Государь понял, что его лишают свободы, и с полной покорностью принял решение новой власти, почувствовав в нем даже некоторое удовлетворение своему духовному состоянию. Больно ему было только, как русскому человеку, быть лишенным права продолжать служить своей Родине в рядах ее армии, но в этом лишении он видел начало искупления, которое преднамечалось ему лично Промыслом Всевышнего Творца. Генерал Алексеев говорил, что он поражался в эти дни тем внутренним покоем, которым, видимо, было проникнуто все существо Царя, который заметно волновался лишь тогда, когда с фронта получались сведения о каких-либо антидисциплинарных явлениях в войсках. Он очень хотел дождаться приезда в Могилев назначенного им Верховным Главнокомандующим Великого князя Николая Николаевича, но это тоже ему не удалось.
8 марта утром в Ставку прибыли командированные Временным правительством комиссары: А. А. Бубликов, С. Т. Грибунин, И. И. Калинин и В. М. Вершинин для выполнения постановления об аресте Государя и перевозке его в Царское Село. Лично к Государю они не заявились и его не беспокоили и ограничились сношениями с генералом Алексеевым. Непосредственная их деятельность выразилась в формировании поезда и отборе тех приближенных лиц, коим было предоставлено сопровождать Царя до Царского Села. Поезд в составе 10 вагонов был составлен таким же образом, как обыкновенно составлялся Императорский поезд, с той разницей, что десятым вагоном, прицепленным в конце состава, был включен вагон комиссаров. В пути правительственные комиссары также не беспокоили Государя своими посещениями. Из лиц Свиты сопровождать Царя было разрешено: гофмаршалу князю В. А. Долгорукову, начальнику походной канцелярии Свиты генерал-майору Нарышкину, флигель-адъютанту герцогу Лейхтенбергскому и флигель-адъютанту полковнику Мордвинову. С поездом ехал, кажется, и командир железнодорожного батальона генерал-майор Цабель. Фредериксу, Воейкову и Нилову сопровождать Государя комиссары не разрешили.

Изображения страниц и извлечённый текст
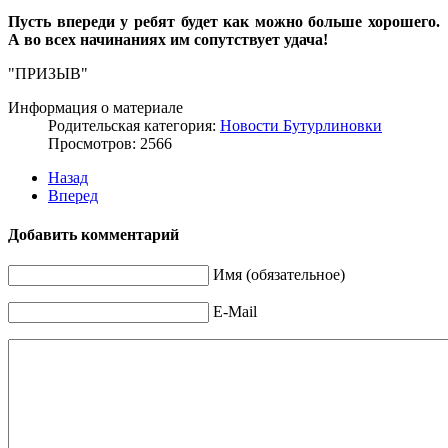
Пусть впереди у ребят будет как можно больше хорошего.
А во всех начинаниях им сопутствует удача!
"ПРИЗЫВ"
Информация о материале
Родительская категория:
Новости Бутурлиновки
Просмотров: 2566
Назад
Вперед
Добавить комментарий
Имя (обязательное)
E-Mail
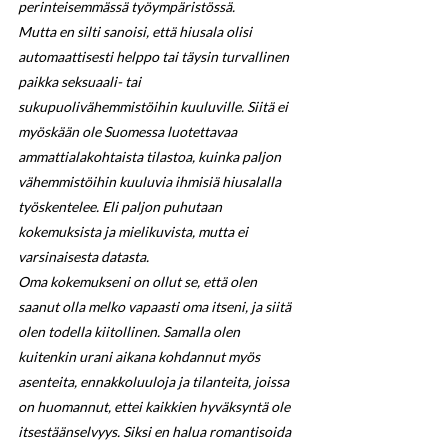
perinteisemmässä työympäristössä.
Mutta en silti sanoisi, että hiusala olisi 
automaattisesti helppo tai täysin turvallinen 
paikka seksuaali- tai 
sukupuolivähemmistöihin kuuluville. Siitä ei 
myöskään ole Suomessa luotettavaa 
ammattialakohtaista tilastoa, kuinka paljon 
vähemmistöihin kuuluvia ihmisiä hiusalalla 
työskentelee. Eli paljon puhutaan 
kokemuksista ja mielikuvista, mutta ei 
varsinaisesta datasta.
Oma kokemukseni on ollut se, että olen 
saanut olla melko vapaasti oma itseni, ja siitä 
olen todella kiitollinen. Samalla olen 
kuitenkin urani aikana kohdannut myös 
asenteita, ennakkoluuloja ja tilanteita, joissa 
on huomannut, ettei kaikkien hyväksyntä ole 
itsestäänselvyys. Siksi en halua romantisoida 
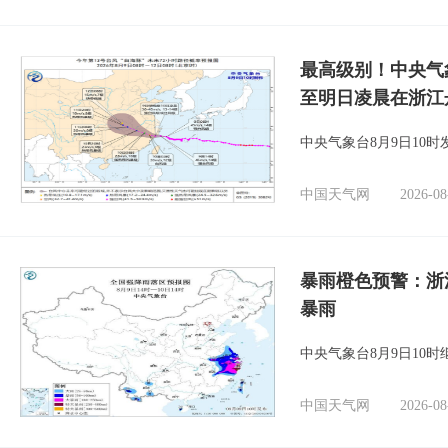
最高级别！中央气
至明日凌晨在浙江
中央气象台8月9日10
中国天气网
2026-08
暴雨橙色预警：浙
暴雨
中央气象台8月9日10
中国天气网
2026-08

> **ЗАДАНИЯ К ВЫПОЛНЕНИЮ**
1. Пожалуйста, выведите без изменений строки из записей, от строки с «perinteisemmässä työympäristössä.» до строки с «kokemuksista ja mielikuvista, mutta ei» включительно.
2. Допишите следующую часть отрывка об аресте Государя, начав сразу после его последнего предложения.

> **ОТВЕТЫ ПО ЗАДАНИЯМ**
1.
perinteisemmässä työympäristössä.
Mutta en silti sanoisi, että hiusala olisi 
automaattisesti helppo tai täysin turvallinen 
paikka seksuaali- tai 
sukupuolivähemmistöihin kuuluville. Siitä ei 
myöskään ole Suomessa luotettavaa 
ammattialakohtaista tilastoa, kuinka paljon 
vähemmistöihin kuuluvia ihmisiä hiusalalla 
työskentelee. Eli paljon puhutaan 
kokemuksista ja mielikuvista, mutta ei 

2.
Перед своим отъездом из Ставки Государь пожелал проститься с чинами своего бывшего штаба. По распоряжению генерала Алексеева весь офицерский и классный состав Ставки был собран и выстроен в одной большой зале. Общее настроение всех уже было подавленным. Государь вошел, сделал общий поклон и обратился к собранным с прощальным словом. К сожалению, по-видимому, никто из присутствовавших не записал тотчас же подлинных слов Государя и исследование принуждено ограничиться выпиской из воспоминаний генерала Лукомского, вполне, впрочем, в этой части совпадающих с рассказом об этом эпизоде генерала Алексеева.
«Государь вошел и, сделав общий поклон, обратился к нам с короткой речью, в которой сказал, что благо Родины, необходимость предотвратить ужасы междоусобицы и гражданской войны, а также создать возможность напрячь все силы для продолжения борьбы на фронте заставили его решиться отречься от престола в пользу своего брата Великого князя Михаила Александровича; но что Великий князь, в свою очередь, отрекся от престола.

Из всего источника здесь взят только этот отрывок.